Redevance copie Privée : l’association UFC-Que Choisir saisit le conseil d’État

La redevance sur les produits reconditionnés n’a pas fini de créer des tensions entre les acteurs du secteur.

L’UFC-Que Choisir jette un pavé dans la mare. L’Association de consommateurs rejoint les rangs des opposants à l’application de la redevance copie privée (RCP) sur les smartphones reconditionnés. Elle annonce ce lundi qu’elle saisit le Conseil d’État. L’UFC veut faire annuler la décision de la Commission pour copie privée, qui met en place un nouveau barème de redevance sur les téléphones mobiles et tablettes reconditionnés.

Bien décidée à faire barrage à la mise en place de cette redevance, l’association appelle en outre les députés à se mobiliser. Jeudi 10 juin doit être votée à l’Assemblée Nationale la loi pour réduire l’empreinte carbone du numérique. L’article 12 prévoit que les appareils reconditionnés ne soient pas assujettis à la rémunération pour copie privée. L’UFC appelle en outre à un « soutien sans réserve de l’amendement du député Éric Bothorel – adopté à l’unanimité par la Commission du développement durable et de l’aménagement du territoire de l’Assemblée nationale – obligeant le gouvernement à faire la transparence sur le fonctionnement actuel du mécanisme de la rémunération pour copie privée«.

«Lobbying efféné»

L’association de consommateurs dénonce aussi le «lobbying effréné des organismes de gestion collective pour taxer les téléphones portables et les tablettes reconditionnés, au titre de la rémunération pour copie privée«. La semaine dernière, 1661 artistes avaient signé une tribune pour défendre cette redevance. Ils estiment que leurs droits sont menacés. Or, l’année dernière la RCP a rapporté 273 millions d’euros aux ayants droit. Ce week-end, les acteurs du reconditionné ont eux aussi publié une tribune, dans laquelle ils estiment que 2500 emplois seraient menacés.

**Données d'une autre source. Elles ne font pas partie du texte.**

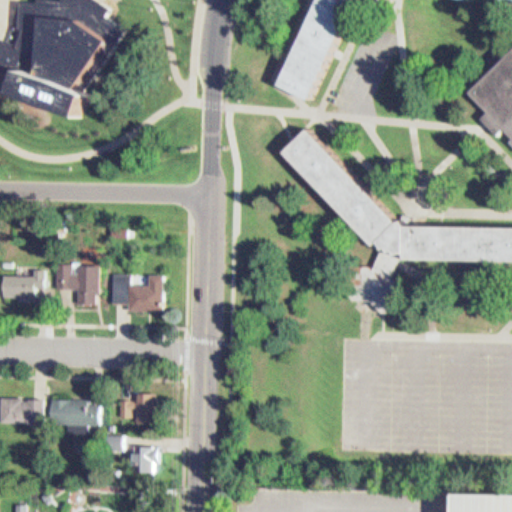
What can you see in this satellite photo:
building: (503, 0)
road: (2, 6)
building: (320, 44)
road: (169, 46)
road: (193, 46)
building: (321, 46)
building: (56, 49)
building: (59, 50)
road: (274, 66)
building: (498, 90)
building: (498, 92)
road: (408, 93)
road: (211, 97)
road: (352, 111)
road: (288, 121)
road: (492, 147)
road: (101, 148)
road: (391, 150)
road: (365, 159)
road: (442, 162)
road: (212, 174)
road: (105, 189)
road: (460, 210)
building: (391, 226)
building: (392, 226)
road: (465, 265)
building: (21, 278)
building: (78, 279)
building: (83, 279)
building: (28, 285)
building: (136, 285)
road: (424, 289)
building: (145, 291)
road: (234, 306)
road: (307, 317)
road: (149, 326)
road: (504, 326)
road: (188, 332)
road: (434, 333)
road: (190, 338)
road: (103, 347)
road: (0, 374)
parking lot: (424, 385)
building: (138, 401)
building: (22, 404)
building: (72, 405)
building: (151, 407)
building: (27, 410)
building: (81, 413)
road: (205, 430)
building: (142, 453)
building: (150, 458)
building: (52, 493)
parking lot: (338, 501)
parking garage: (486, 502)
building: (486, 502)
building: (487, 503)
building: (26, 506)
building: (92, 508)
building: (92, 511)
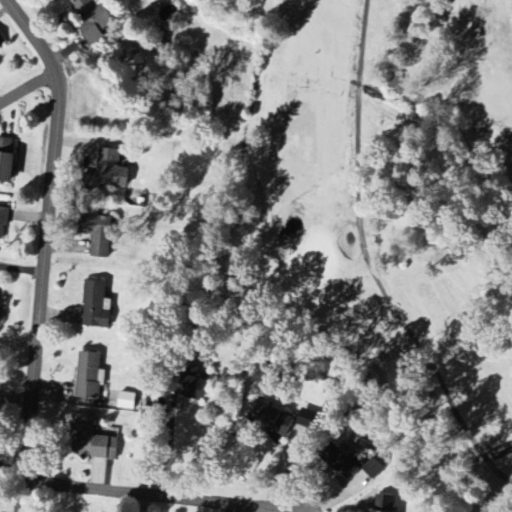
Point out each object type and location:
building: (93, 20)
building: (0, 50)
road: (28, 75)
building: (7, 160)
building: (111, 169)
park: (394, 206)
building: (4, 216)
building: (100, 237)
road: (42, 247)
building: (96, 306)
building: (89, 377)
building: (193, 383)
building: (271, 417)
building: (306, 418)
building: (88, 439)
building: (344, 463)
road: (166, 497)
building: (384, 503)
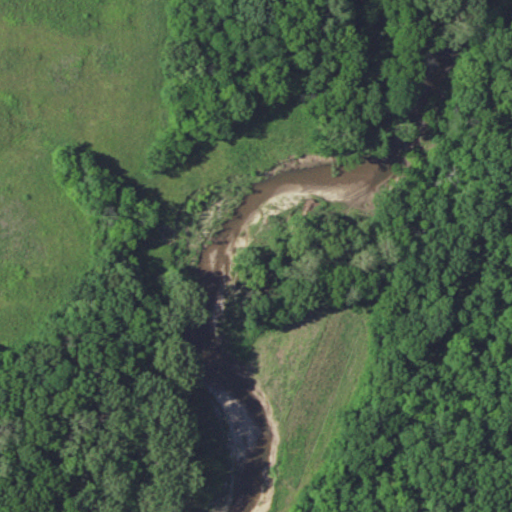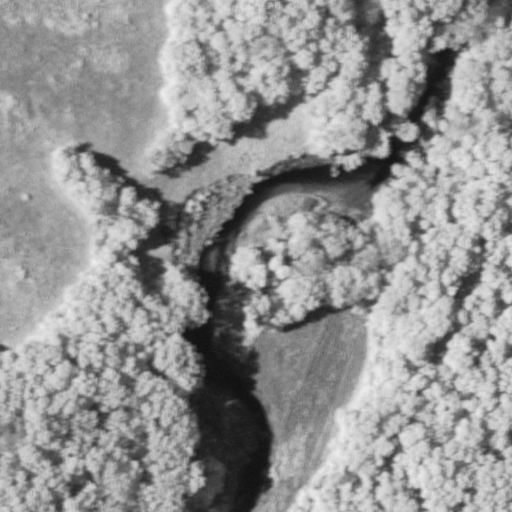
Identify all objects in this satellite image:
river: (258, 207)
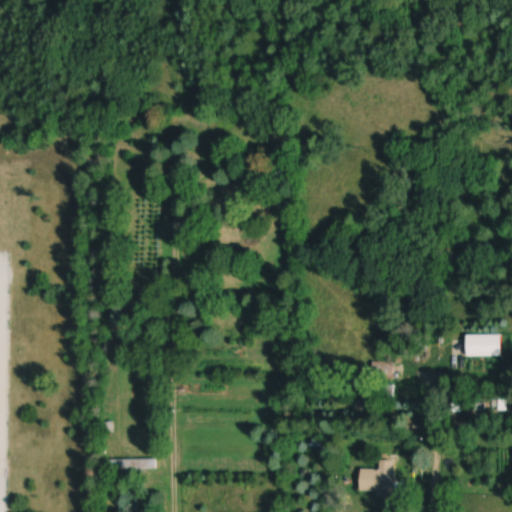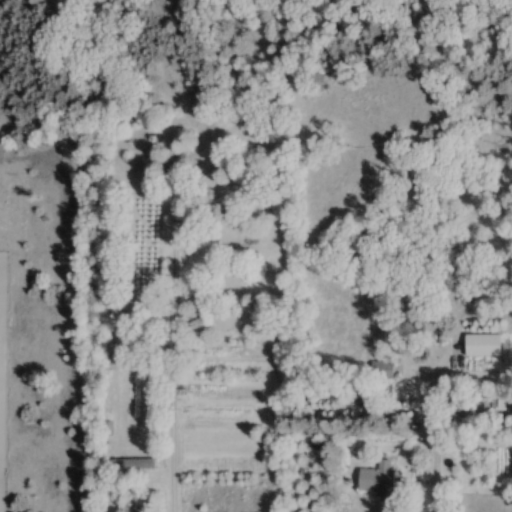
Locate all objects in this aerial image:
road: (173, 324)
building: (486, 346)
road: (430, 445)
building: (135, 464)
building: (382, 480)
road: (385, 508)
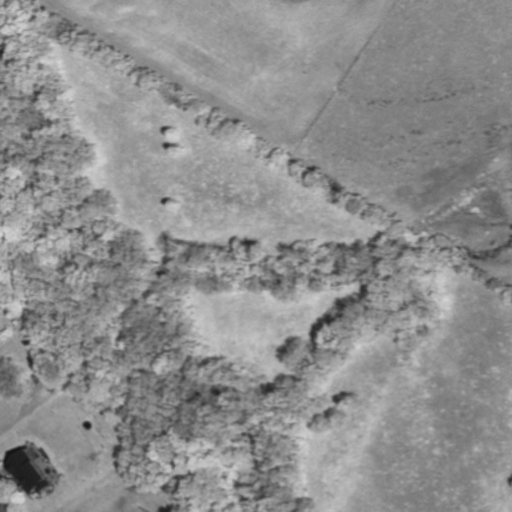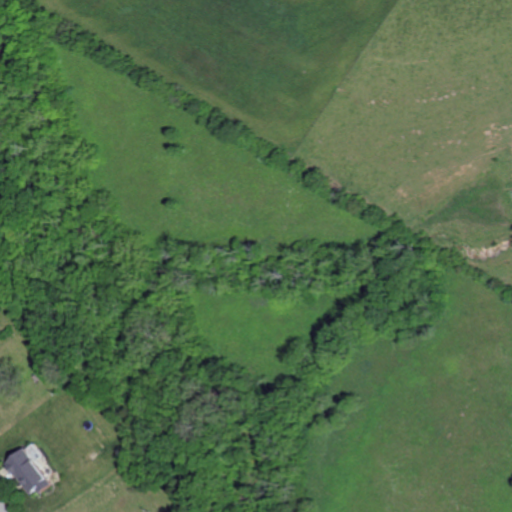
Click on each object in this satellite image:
building: (31, 472)
road: (2, 509)
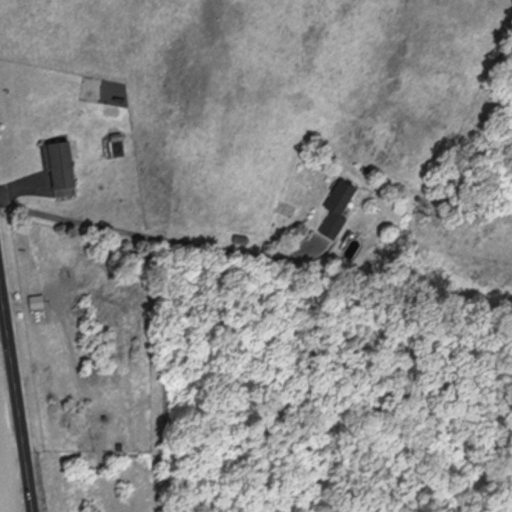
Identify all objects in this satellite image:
building: (53, 165)
building: (331, 211)
road: (160, 239)
road: (13, 415)
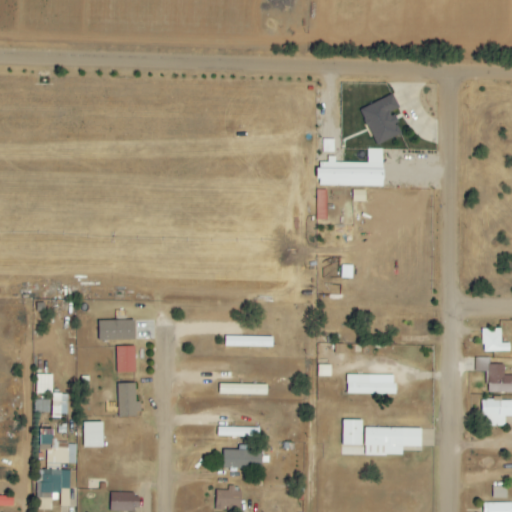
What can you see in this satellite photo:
road: (255, 70)
building: (381, 120)
building: (352, 172)
building: (358, 196)
building: (320, 205)
road: (455, 293)
road: (483, 313)
building: (115, 330)
building: (493, 340)
building: (248, 341)
building: (124, 359)
building: (124, 360)
building: (494, 376)
building: (497, 380)
building: (43, 384)
building: (370, 384)
building: (242, 389)
building: (127, 400)
building: (125, 401)
building: (41, 406)
building: (495, 411)
road: (170, 419)
road: (26, 421)
building: (237, 432)
building: (92, 434)
building: (376, 439)
building: (242, 459)
building: (54, 470)
building: (498, 492)
building: (228, 499)
building: (6, 501)
building: (121, 502)
building: (121, 503)
building: (497, 507)
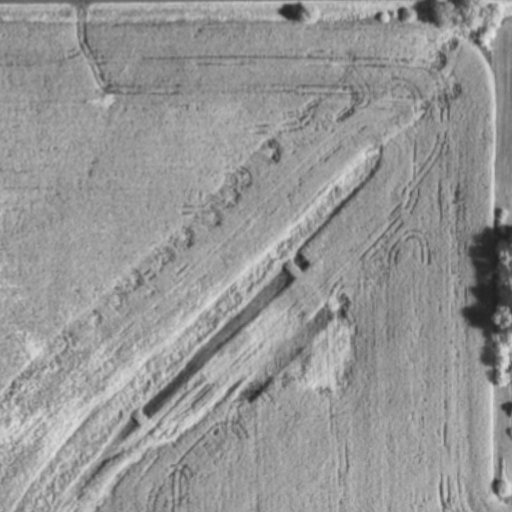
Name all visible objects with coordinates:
road: (131, 0)
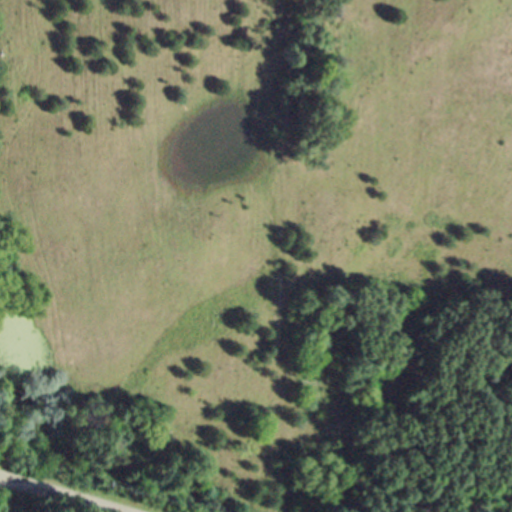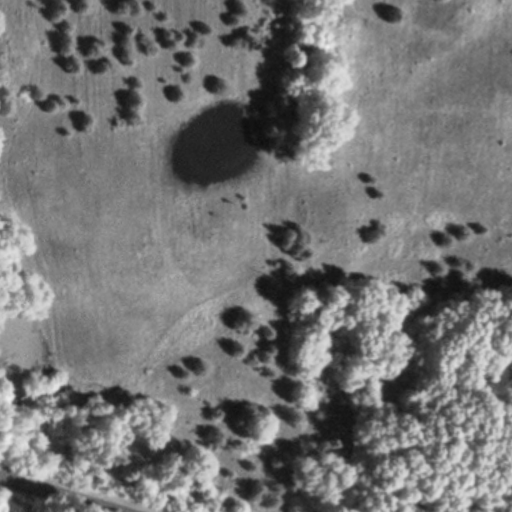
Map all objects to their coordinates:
road: (59, 494)
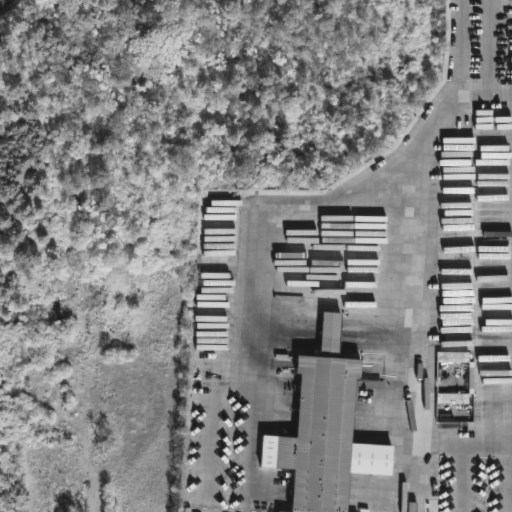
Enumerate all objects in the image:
road: (481, 92)
building: (460, 406)
building: (323, 428)
building: (325, 430)
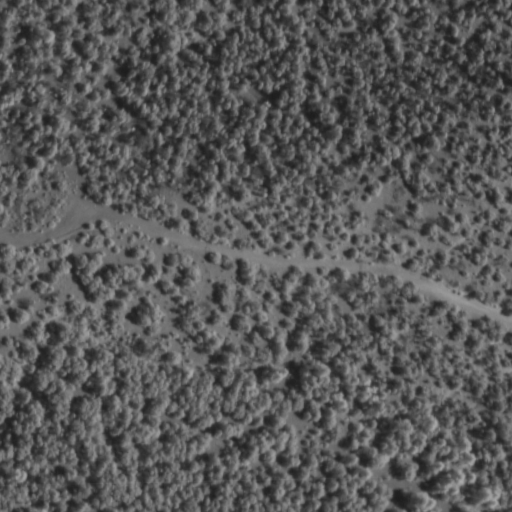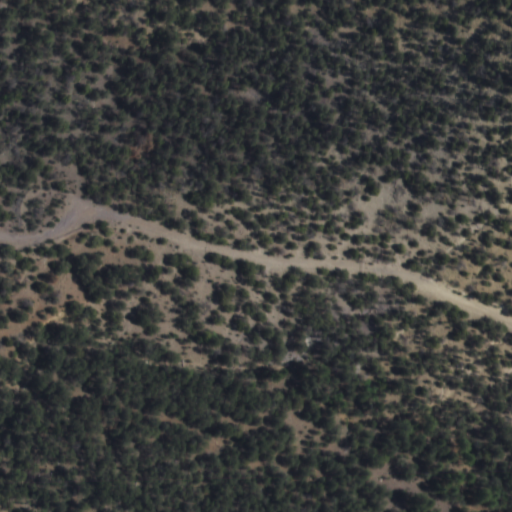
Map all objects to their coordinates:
road: (253, 258)
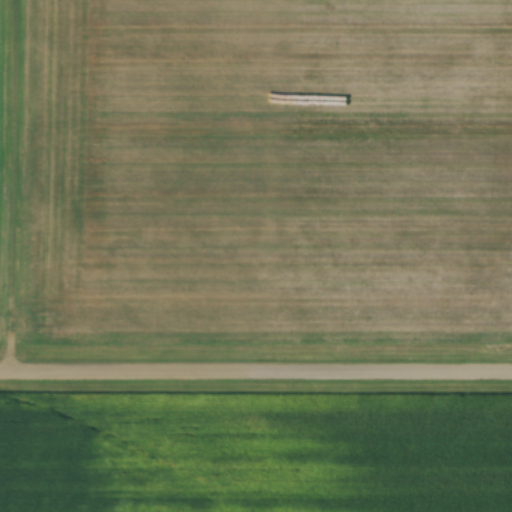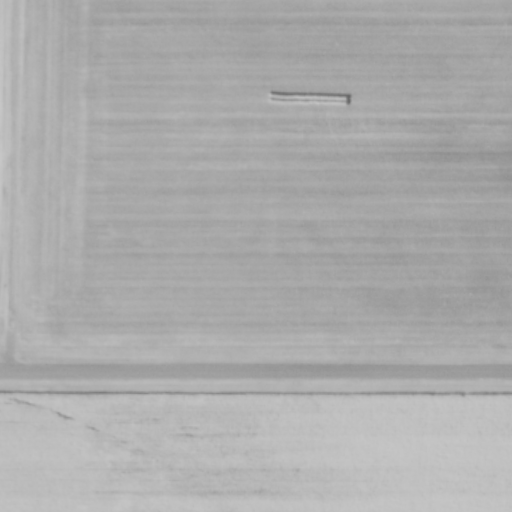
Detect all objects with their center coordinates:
road: (256, 369)
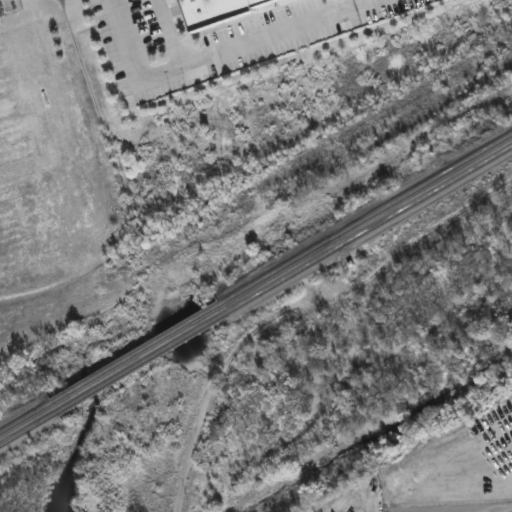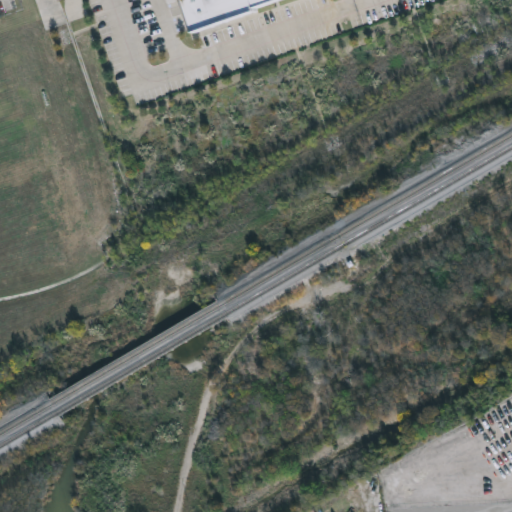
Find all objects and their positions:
building: (223, 10)
building: (207, 11)
road: (221, 52)
railway: (366, 218)
railway: (368, 228)
railway: (135, 353)
railway: (141, 362)
road: (218, 365)
railway: (25, 417)
railway: (29, 428)
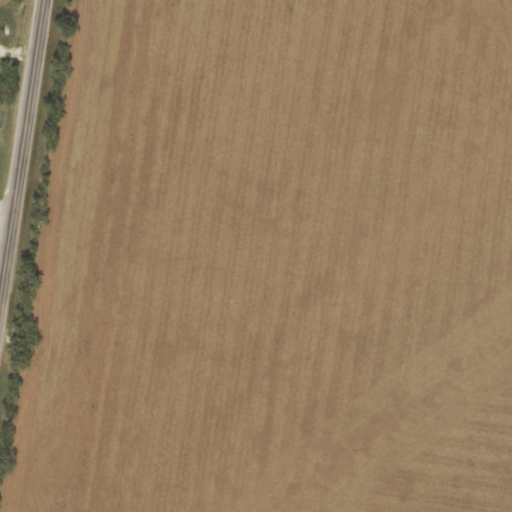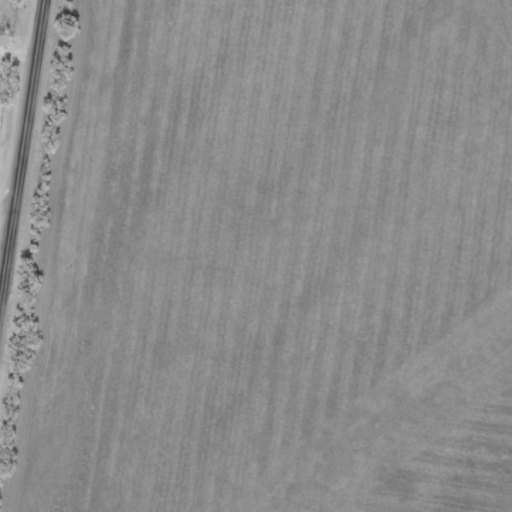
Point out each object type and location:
road: (22, 145)
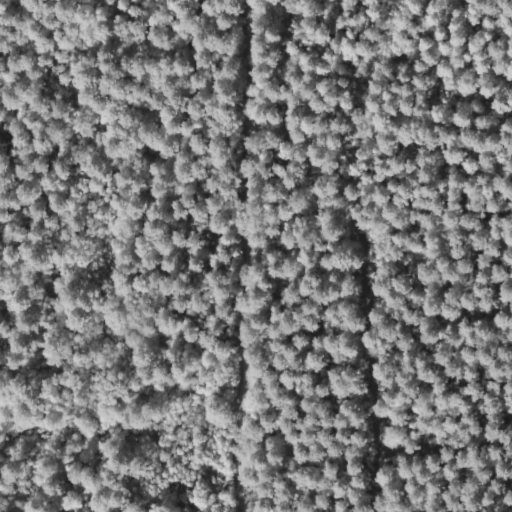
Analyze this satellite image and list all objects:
road: (237, 256)
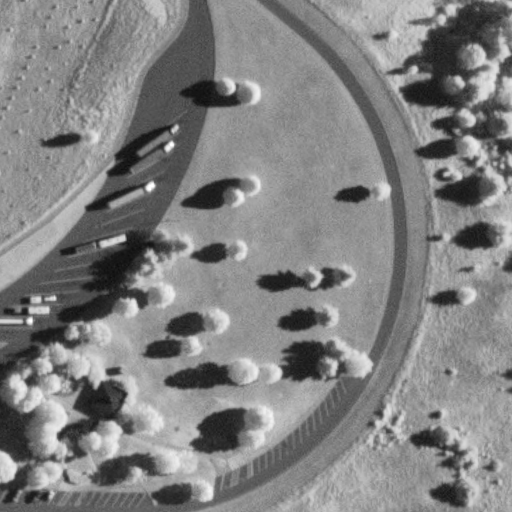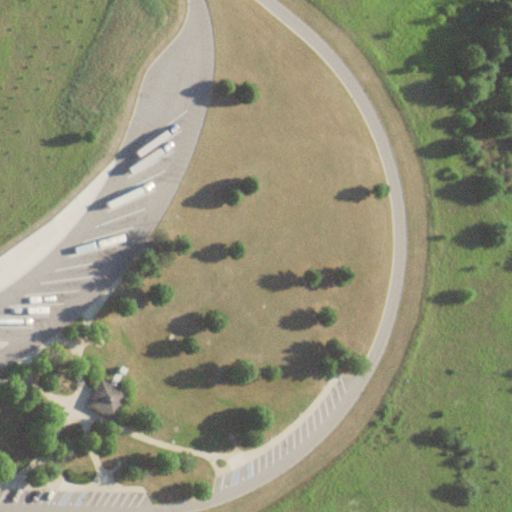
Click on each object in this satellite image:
road: (119, 159)
parking lot: (115, 197)
road: (148, 214)
road: (63, 330)
road: (364, 366)
road: (75, 401)
building: (103, 401)
building: (104, 401)
road: (40, 425)
road: (119, 430)
road: (280, 434)
parking lot: (289, 442)
road: (41, 450)
road: (69, 489)
parking lot: (70, 501)
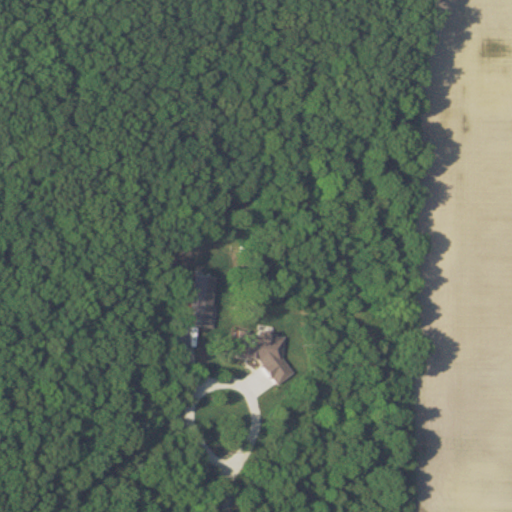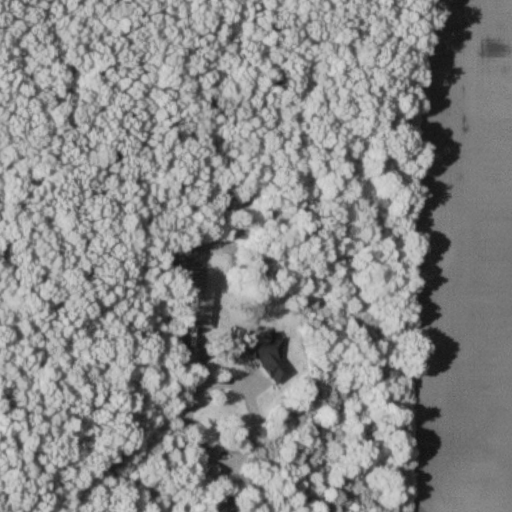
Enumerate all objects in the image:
road: (204, 385)
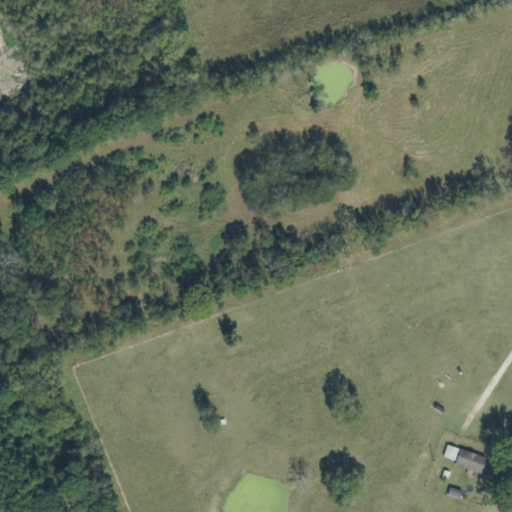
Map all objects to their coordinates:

Enfin, l’UFC-Que Choisir vient contester les chiffres avancés par Copie France. En effet, selon l’association de consommateurs, qui a analysé les prix de plus de 3000 smartphones reconditionnés, «le prix médian de vente de ces terminaux est de l’ordre de 190 euros». Soit moitié moins que la somme avancée par Copie France pour justifier les montant de la redevance. Autre incohérence dénoncée par l’UFC, le caractère très inégalitaire de cette taxe dont le montant dépend de la capacité de mémoire de l’appareil en non du prix. «Comme la taxe pour copie privée frappe les appareils indifféremment selon leur prix de vente, l’effet inflationniste serait d’autant plus violent pour les consommateurs modestes», ajoute l’UFC Que Choisir.

« Ces hausses des prix des biens reconditionnées seraient d’autant moins acceptables que les barèmes appliqués aux téléphones portables et aux tablettes neufs sont déjà en France parmi les plus élevés en Europe. À titre d’exemple, sur un téléphone portable d’une capacité de 32 Go la rémunération pour copie privée est en France de 10 euros, contre 6,25 euros en Allemagne, 5,20 euros en Italie ou encore 1,10 euro en Espagne, pays qui, qui plus est, n’appliquent pas la rémunération pour copie privée sur les appareils reconditionnés. Conséquence de cette « voracité » des ayants droit dans notre pays : les consommateurs français paient en moyenne 76 % de plus que la moyenne européenne , explique l’UFC-Que Choisir. Elle dénonce enfin le fonctionnement de la Commission copie privée, cousue main pour défendre les intérêts des ayants droit. Elle impose aux consommateurs des barèmes de taxation établis sur la base d’études d’usages à la fois obscures – car non rendues publiques – et datées, et donc impropres à prendre compte des évolutions rapides des usages, comme le recours au streaming audio«. Une charge en règle qui risque de faire grincer quelques dents, notamment du côté du gouvernement. Jean Castex s’est rangé aux côtés de la ministre de la Culture. Le premier ministre a arbitré en faveur de l’application de la RDC aux produits reconditionnés, contre l’avis de certains de ses ministres.